そう安易に考えてしまうのは、少々危険です。

これはなぜかというと、ヘルパンギーナも手足口病も、症状が長く続くことで、その他に牽引される病気『合併症』があるからです。

ヘルパンギーナの場合は、『髄膜炎』や『心筋炎』、手足口病の場合も同じく『心筋炎』や『急性脳炎』などが、合併症に該当します。

これらは早急に病院での治療が必要となりますから、ヘルパンギーナや手足口病によって、合併症が引き起こされる前に必ず完治するように努めましょう。

 

おわりに

いかがでしたか?

傍目に見ると、同じように見える病気ですが、実は異なるものなのです。

もし手足口病であるにも関わらず、高熱が先に出てしまっていたら、ヘルパンギーナと間違えているかもしれませんよ。

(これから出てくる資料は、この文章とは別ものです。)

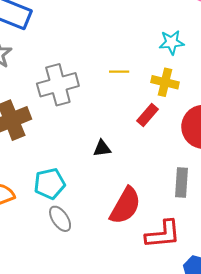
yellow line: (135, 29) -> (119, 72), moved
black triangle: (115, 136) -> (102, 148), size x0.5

とはいえ、熱が出たのなら下げれば良いという治療方法は変わらないので、この場合は、少しでも熱を下げる努力をしてもOKです。

どちらの病気も対処療法しかないことは、逆にあれこれ考えずに済むというメリットがあるようにも感じますね。

逆に特効薬があったとしたら、家で出来ることを何もしないで病院に駆け込んでしまいそうな筆者です(苦笑)。

冒頭で少し触れましたが、該当年齢以上の子供や、大人もかかることがあるそうなので、皆さんも十分に注意してくださいね!